A word-for-word repetition of all the entries is needed.

Stored data entries:

____________________

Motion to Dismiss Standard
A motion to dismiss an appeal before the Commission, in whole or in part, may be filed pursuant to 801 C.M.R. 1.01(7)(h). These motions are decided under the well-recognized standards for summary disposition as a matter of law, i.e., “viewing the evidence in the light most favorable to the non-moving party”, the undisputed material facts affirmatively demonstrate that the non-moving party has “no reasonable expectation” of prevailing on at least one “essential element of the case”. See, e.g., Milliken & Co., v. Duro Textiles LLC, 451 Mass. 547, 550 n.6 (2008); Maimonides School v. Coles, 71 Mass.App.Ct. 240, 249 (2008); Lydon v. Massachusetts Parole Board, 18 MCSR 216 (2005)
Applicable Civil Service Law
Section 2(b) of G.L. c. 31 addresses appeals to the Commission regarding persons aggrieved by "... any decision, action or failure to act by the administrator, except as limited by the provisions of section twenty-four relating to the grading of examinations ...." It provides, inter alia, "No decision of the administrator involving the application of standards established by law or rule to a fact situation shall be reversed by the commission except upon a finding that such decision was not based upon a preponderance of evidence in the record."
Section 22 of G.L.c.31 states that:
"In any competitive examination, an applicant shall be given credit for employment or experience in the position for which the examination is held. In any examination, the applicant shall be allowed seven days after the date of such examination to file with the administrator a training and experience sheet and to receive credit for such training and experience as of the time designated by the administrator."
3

____________________

OUTPUT:
Motion to Dismiss Standard
A motion to dismiss an appeal before the Commission, in whole or in part, may be filed pursuant to 801 C.M.R. 1.01(7)(h). These motions are decided under the well-recognized standards for summary disposition as a matter of law, i.e., “viewing the evidence in the light most favorable to the non-moving party”, the undisputed material facts affirmatively demonstrate that the non-moving party has “no reasonable expectation” of prevailing on at least one “essential element of the case”. See, e.g., Milliken & Co., v. Duro Textiles LLC, 451 Mass. 547, 550 n.6 (2008); Maimonides School v. Coles, 71 Mass.App.Ct. 240, 249 (2008); Lydon v. Massachusetts Parole Board, 18 MCSR 216 (2005)
Applicable Civil Service Law
Section 2(b) of G.L. c. 31 addresses appeals to the Commission regarding persons aggrieved by "... any decision, action or failure to act by the administrator, except as limited by the provisions of section twenty-four relating to the grading of examinations ...." It provides, inter alia, "No decision of the administrator involving the application of standards established by law or rule to a fact situation shall be reversed by the commission except upon a finding that such decision was not based upon a preponderance of evidence in the record."
Section 22 of G.L.c.31 states that:
"In any competitive examination, an applicant shall be given credit for employment or experience in the position for which the examination is held. In any examination, the applicant shall be allowed seven days after the date of such examination to file with the administrator a training and experience sheet and to receive credit for such training and experience as of the time designated by the administrator."
3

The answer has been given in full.